OT機器は、工場や電力設備などで使用される重要なデバイスですが、近年サイバー攻撃が増加している中、特にその安全性が重要視されています。出荷前に製品の脆弱性を確認し、必要な修正を行うことで、運用開始後のリスクを大幅に低減できるからです。
課題と技術の特徴
通常、OT機器に対するセキュリティ検査では、疑似的な攻撃(ペネトレーションテストやファジングなど)を通じて弱点を明らかにします。しかし、多くのケースで外部機関に委託する際に、ソースコードなどの機密情報の開示が求められ、これが障壁となっていることが分かりました。また、検査の際に使用するカバレッジビットマップの送受信には通信負荷が掛かり、高速な検査が難しい状況だったのです。
日立の新技術は、主に二つの特徴から成り立っています。一つは、様々な製品に対応できるよう入出力インタフェースを共通化し、機密情報の開示なくしてもセキュリティ検査を可能にする点です。もう一つは、カバレッジビットマップの送信方法を改善して、変化があった部分のみを送信し、通信量を大幅に削減することです。
実装結果と効果
具体的な評価においては、10Mbpsから100Mbpsの制限ある環境でOT機器用のWebサーバを想定し、検査ツール側の受信トラフィックを従来の10分の1に削減しつつ、網羅性を10%〜30%向上させることに成功しました。これにより、検査を迅速に行えるようになり、時間当たりの検査回数も大幅に増加することが実証されました。

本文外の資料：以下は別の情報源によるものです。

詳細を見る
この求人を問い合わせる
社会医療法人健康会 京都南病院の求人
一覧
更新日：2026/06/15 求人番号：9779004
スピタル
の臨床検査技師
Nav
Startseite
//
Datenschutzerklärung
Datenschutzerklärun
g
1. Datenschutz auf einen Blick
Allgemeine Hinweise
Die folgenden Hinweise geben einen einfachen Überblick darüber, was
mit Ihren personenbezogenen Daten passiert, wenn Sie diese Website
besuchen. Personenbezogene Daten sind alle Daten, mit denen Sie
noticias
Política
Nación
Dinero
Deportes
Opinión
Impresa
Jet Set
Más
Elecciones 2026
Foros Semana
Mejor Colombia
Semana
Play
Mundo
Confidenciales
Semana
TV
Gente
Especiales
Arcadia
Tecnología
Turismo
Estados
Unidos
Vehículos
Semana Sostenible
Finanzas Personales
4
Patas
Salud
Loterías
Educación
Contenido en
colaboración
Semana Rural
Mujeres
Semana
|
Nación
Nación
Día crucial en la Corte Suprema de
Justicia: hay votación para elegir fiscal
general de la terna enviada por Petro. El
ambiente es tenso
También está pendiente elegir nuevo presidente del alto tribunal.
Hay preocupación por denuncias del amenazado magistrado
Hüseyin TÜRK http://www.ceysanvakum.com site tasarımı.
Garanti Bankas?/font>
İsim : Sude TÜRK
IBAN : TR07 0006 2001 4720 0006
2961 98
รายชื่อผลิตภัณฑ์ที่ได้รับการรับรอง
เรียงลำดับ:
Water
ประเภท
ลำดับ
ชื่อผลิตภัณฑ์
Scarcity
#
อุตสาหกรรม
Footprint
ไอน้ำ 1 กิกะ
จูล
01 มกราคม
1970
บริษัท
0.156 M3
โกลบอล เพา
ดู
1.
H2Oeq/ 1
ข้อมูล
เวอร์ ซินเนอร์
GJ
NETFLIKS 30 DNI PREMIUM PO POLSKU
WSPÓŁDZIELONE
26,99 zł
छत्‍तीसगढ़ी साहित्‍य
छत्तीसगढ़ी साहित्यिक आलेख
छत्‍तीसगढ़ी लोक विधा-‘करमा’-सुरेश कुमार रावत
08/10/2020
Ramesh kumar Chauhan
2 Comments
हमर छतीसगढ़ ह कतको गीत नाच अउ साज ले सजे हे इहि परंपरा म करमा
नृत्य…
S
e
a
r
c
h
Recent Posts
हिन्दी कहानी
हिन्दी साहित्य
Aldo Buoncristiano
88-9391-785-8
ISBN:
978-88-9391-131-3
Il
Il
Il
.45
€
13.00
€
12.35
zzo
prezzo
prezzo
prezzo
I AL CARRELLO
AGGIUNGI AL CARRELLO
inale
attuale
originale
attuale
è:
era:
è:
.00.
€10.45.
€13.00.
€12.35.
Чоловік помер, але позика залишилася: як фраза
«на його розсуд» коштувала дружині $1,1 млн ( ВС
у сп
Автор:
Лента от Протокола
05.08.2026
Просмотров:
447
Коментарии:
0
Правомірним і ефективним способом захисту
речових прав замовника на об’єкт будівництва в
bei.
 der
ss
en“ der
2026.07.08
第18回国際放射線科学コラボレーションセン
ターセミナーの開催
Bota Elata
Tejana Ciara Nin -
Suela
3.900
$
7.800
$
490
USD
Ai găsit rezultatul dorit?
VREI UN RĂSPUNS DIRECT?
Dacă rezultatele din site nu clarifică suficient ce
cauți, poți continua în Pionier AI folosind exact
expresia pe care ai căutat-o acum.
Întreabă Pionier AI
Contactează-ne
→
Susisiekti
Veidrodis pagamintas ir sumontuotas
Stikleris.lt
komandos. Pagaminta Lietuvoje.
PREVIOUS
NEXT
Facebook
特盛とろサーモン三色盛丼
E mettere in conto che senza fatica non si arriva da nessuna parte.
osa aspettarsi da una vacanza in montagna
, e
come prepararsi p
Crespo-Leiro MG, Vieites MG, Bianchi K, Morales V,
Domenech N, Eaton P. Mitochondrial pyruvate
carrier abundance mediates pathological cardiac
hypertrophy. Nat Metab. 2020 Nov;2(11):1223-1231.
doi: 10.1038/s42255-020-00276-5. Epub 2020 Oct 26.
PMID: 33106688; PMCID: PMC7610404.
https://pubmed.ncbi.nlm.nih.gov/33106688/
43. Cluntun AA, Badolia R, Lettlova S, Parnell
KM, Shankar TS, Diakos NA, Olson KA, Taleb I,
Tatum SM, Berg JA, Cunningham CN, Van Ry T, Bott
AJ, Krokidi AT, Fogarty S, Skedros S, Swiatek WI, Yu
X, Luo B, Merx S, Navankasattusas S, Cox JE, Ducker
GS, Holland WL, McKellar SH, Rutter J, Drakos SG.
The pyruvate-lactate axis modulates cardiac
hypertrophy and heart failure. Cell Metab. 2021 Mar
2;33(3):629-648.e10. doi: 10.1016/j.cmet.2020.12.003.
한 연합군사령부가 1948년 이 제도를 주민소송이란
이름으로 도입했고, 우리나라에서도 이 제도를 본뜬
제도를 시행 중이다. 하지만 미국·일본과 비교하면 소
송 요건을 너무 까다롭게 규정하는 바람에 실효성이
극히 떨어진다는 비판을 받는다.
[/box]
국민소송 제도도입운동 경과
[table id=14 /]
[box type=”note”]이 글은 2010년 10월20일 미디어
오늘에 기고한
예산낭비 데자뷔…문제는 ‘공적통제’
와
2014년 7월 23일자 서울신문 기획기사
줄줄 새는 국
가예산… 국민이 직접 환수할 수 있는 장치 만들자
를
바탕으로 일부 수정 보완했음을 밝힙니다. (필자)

日立はこれから、社内のOT機器の出荷前検査にこの技術を適用し、さらにはOT製品ベンダーや検査事業者と連携しながら、標準化と省力化を進めていく方針です。これにより、重要インフラの安定稼働と安全性向上に寄与することを目指しています。
未来への展望
今後、セキュリティ向上を通じて産業オートメーション強化に貢献し、安心・安全な社会インフラの整備と高度化を図ります。また、私たちの生活がテクノロジーと調和する「ハーモナイズドソサエティ」の実現にもつながることでしょう。日立がこの新技術を発表した場として、2026年4月にニュージーランドで開催される「AINA-2026」国際会議も注目されています。詳細は日立の研究開発ウェブサイトで確認できます。
ぜひこの新しい取り組みに注目し、今後の進展を期待していきましょう。